Racial minorities and lower-income people typically fare far worse when it comes to health outcomes. And figuring out why has long been one of health care’s black boxes. Forthcoming research may help shed light on what’s driving those inequities — and how the system can fix them.
What is needed? Better bedside manner, so patients actually trust their doctors. Communication that is easily understood by everyday people. And transparency about what medical care costs, plus a willingness to discuss how price points fit into consumers’ health decisions.
Those ideas were highlighted in a white paper presented last week at a health communication conference sponsored by the Centers for Disease Control and Prevention. The findings, which will be published in full later this fall, are based on interviews with 100 health professionals and 65 “disadvantaged patients,” along with a nationally representative survey of 4,000 consumers. The examination is part of a larger project funded by the Robert Wood Johnson Foundation, a health-focused nonprofit. It was conducted by the Altarum Institute, a research and consulting organization.
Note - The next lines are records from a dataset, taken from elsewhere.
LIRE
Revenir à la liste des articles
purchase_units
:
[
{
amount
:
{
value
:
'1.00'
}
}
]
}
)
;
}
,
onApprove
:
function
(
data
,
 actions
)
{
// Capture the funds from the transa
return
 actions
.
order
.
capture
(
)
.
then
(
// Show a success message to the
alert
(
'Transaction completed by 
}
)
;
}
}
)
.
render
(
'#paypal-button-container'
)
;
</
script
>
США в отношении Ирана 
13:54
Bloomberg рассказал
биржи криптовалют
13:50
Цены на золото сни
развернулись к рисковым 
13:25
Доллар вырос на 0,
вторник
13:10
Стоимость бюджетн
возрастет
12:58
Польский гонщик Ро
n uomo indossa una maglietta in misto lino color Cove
The paper suggests that “implicit bias” — doctors and nurses subtly or subconsciously treating some patients differently than others — or patients’ perception of it could have consequences for people’s health. Patients who felt that they had experienced bias based on factors like race, income or insurance were less likely to follow advice about medication, for instance, and ended up sicker in the long run.
“We for a long time have neglected the human element,” said Chris Duke, director of Altarum’s Center for Consumer Choice in Health Care, and the white paper’s author. “The number one predictor of patient satisfaction is if your nurse listened to you. We neglect this at our great peril.”
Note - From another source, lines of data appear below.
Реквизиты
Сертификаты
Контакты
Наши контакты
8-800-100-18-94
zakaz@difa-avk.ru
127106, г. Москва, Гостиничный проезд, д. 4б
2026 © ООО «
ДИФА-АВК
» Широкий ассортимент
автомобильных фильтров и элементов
Duke stressed that the research isn’t enough to draw conclusions about causality — that feeling disrespected causes worse health. But the study builds on years of investigation that suggests implicit bias and how patients perceive it could contribute to differences in health outcomes.
Insurance status was the largest predictor of how patients viewed their doctor-patient interaction, Duke said. People on Medicaid, the state-federal health insurance program for low-income people, or who were uninsured, were more likely to perceive disrespect than those with private insurance or Medicare, which provides coverage for senior citizens and some disabled people. Income was the next predictor for how well people felt they were treated. After that came race.
Meanwhile, racial minorities and low-income people also were more likely to be sensitive to concerns about a doctor’s bedside manner, and to seek out someone they thought would treat them well, Duke noted.
Often, these patients cue in on subtle behaviors, such as the doctor not making eye contact or not asking questions about their symptoms and health conditions, their lifestyle or their preferences on how to manage a disease. But that can be enough, Duke said, to keep people from seeking care, or following through on medical advice.
He recalled one interviewee: a lower-income black woman with high blood pressure. She said her physician never asked her meaningful questions about her health, instead just writing her a prescription. She was so dissatisfied she ignored the recommendation, meaning her condition only worsened.
“There’s a huge need for provider training in communication and warmth, and the understanding that how you interact with your patients can have an implication … on their health,” he said.
That interaction could have major consequences for patients with chronic diseases, like diabetes or heart problems, noted Ben Handel, an assistant professor of economics at the University of California, Berkeley, who has researched health consumer decision-making. These patients need regular follow-up, but they are less likely to seek it out, because they aren’t in significant pain. But if they don’t get regular treatment, they could develop severe medical complications.
“If you feel like your doctor doesn’t respect you, you’re not going to go the doctor unless you have to — and preventive care is something you don’t get unless you have to,” he said. “And that kind of stuff is in some ways the most important.”
To address that, both Duke and Handel said it’s worth examining how Medicaid pays doctors, so that they see more value in treating low-income patients. Currently, Medicaid reimburses physicians at a lower rate than do other insurance programs.
Encouraging more diversity in medical professions — from a racial and a socioeconomic standpoint — could also help, they said. That idea tracks with other suggestions researchers have made when brainstorming ways to tackle gaps in health care and to make the system more responsive to people who are typically overlooked.
“If you are a lower-income racial minority, and you walk into a hospital and none of the pictures of people look like you, and none of the staff looks like you, you may not feel welcome,” Duke said. “People need to feel welcome for them to trust information, and trust guidance.”
The paper also highlighted consumers’ concerns about understanding their medical recommendations and how much their care costs. Expense in particular “is a big sticking point,” Duke said, and it’s something doctors have long been discouraged from discussing. But for patients, avoiding the subject means they’re more likely to go without.
That’s true across the board, but likely even more so for lower-income people, Handel said. “That’s basic economic theory. If you’re low-income and the marginal value of income is higher, you’re going to be more price sensitive,” he said.
The findings underscore a need for inclusivity, Duke said. ”We heard many patients say, ‘The system is for them and not for us,’” he said. “The fact that we have large disparities along the lines of income and race — it shows there’s a lot of ground to be covered.”